§ **TASK TO COMPLETE**: Retype the lines from the first one through the line that contains "The rocky debris is", leaving the pictures out.

§ **Dataset items**:
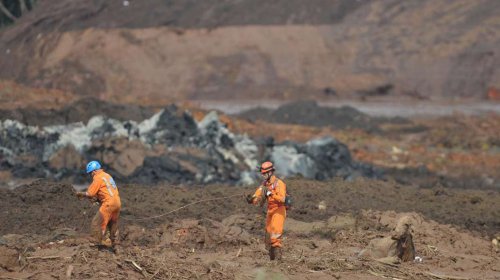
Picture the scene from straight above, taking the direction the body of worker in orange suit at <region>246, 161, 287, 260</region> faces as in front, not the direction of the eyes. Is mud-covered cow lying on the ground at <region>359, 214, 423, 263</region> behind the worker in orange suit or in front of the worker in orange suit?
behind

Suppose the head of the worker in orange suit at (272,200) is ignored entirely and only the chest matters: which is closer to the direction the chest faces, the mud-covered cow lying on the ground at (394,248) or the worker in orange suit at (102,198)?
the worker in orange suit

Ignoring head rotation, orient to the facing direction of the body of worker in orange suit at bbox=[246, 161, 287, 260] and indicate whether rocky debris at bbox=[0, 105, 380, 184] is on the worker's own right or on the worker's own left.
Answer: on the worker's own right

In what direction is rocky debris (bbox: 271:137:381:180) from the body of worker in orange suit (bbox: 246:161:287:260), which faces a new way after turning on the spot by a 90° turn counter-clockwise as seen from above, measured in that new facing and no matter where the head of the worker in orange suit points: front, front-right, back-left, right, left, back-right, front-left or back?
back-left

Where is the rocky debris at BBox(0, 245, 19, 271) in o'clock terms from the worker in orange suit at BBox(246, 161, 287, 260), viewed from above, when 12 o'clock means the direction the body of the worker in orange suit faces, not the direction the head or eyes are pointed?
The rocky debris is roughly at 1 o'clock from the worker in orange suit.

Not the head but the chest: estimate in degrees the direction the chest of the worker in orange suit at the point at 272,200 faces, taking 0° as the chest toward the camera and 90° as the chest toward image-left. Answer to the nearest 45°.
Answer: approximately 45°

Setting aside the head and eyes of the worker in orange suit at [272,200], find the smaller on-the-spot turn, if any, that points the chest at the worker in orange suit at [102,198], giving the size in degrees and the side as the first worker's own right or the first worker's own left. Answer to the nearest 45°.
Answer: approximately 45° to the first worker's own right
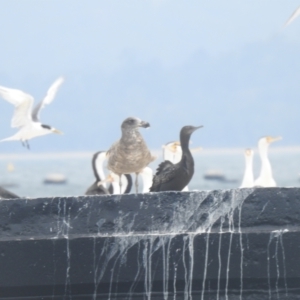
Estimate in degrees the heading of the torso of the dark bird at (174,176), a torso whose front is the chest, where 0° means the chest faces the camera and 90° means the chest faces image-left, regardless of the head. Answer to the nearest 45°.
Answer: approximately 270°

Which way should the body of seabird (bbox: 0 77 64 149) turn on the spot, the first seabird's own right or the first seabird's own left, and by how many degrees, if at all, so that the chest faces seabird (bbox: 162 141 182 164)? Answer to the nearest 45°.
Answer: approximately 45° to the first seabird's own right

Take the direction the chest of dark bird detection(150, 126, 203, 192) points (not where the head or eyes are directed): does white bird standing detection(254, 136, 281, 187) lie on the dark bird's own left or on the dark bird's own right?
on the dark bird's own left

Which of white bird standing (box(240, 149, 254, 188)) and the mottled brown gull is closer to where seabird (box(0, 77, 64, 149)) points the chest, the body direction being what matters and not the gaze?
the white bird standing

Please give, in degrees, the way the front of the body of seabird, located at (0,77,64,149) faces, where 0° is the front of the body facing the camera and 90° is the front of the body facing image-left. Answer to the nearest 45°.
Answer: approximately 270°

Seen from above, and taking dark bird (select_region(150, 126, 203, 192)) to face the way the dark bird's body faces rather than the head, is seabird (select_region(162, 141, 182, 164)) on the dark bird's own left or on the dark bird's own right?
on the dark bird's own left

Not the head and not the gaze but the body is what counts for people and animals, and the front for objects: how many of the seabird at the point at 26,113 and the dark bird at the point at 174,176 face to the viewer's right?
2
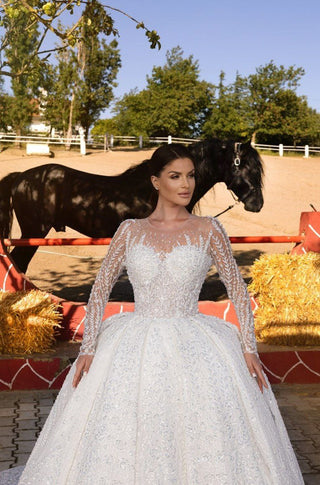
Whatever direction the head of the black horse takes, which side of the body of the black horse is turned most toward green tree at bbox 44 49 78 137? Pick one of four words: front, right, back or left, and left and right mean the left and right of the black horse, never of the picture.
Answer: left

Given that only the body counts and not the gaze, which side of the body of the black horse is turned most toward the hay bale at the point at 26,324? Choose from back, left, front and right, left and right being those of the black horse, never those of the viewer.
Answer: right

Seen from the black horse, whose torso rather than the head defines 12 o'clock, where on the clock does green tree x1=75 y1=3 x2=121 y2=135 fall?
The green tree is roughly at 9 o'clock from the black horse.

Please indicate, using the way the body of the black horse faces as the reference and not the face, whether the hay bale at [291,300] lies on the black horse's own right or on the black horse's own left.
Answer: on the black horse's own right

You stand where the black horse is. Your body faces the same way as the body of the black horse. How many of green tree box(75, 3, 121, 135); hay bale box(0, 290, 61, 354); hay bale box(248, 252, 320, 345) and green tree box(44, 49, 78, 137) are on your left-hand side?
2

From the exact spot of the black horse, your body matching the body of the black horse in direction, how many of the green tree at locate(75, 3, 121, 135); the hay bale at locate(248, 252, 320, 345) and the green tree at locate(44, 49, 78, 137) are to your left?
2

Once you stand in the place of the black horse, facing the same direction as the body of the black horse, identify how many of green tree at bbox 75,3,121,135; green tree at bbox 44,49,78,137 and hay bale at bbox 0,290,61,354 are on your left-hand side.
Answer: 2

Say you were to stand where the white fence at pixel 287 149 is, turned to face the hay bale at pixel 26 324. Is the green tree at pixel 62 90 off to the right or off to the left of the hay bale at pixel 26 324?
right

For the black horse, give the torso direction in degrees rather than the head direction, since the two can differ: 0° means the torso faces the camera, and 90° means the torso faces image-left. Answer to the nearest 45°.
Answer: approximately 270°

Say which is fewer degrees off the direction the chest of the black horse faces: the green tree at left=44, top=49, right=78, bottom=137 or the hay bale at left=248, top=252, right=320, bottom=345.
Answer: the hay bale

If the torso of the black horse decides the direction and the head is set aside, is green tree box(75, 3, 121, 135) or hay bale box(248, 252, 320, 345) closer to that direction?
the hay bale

§ **ANSWER SPACE**:
Picture the scene from straight above, taking the direction the body of worker in orange suit at <region>246, 161, 287, 260</region> faces as in front, not the direction of the eyes. Is mud-covered cow lying on the ground at <region>359, 214, 423, 263</region> behind the worker in orange suit or in front of the worker in orange suit?
behind

Suppose the head of the worker in orange suit at (272,200) is ignored entirely and only the chest matters: which is closer to the direction the chest faces, the mud-covered cow lying on the ground at (394,248) or the worker in orange suit at (102,198)?
the worker in orange suit

Ignoring head rotation, orient to the facing direction of the body of worker in orange suit at bbox=[246, 161, 287, 260] and indicate whether rocky debris at bbox=[0, 105, 380, 184] is on the worker's own right or on the worker's own left.
Answer: on the worker's own right

In what direction is rocky debris (bbox: 271:137:381:180) from the body of worker in orange suit (bbox: 246:161:287:260), which faces a new way after turning on the spot by a 90° turn counter-clockwise as seen from above, measured in that new facing and no matter where the head of the worker in orange suit points: front, front-right, back-left, right, left, back-right, front-left or back?
back-left

Where is the rocky debris at BBox(0, 245, 19, 271) in o'clock terms from the worker in orange suit at BBox(246, 161, 287, 260), viewed from above, when 12 o'clock means the direction the body of the worker in orange suit faces, not the direction the head or eyes are pointed?
The rocky debris is roughly at 1 o'clock from the worker in orange suit.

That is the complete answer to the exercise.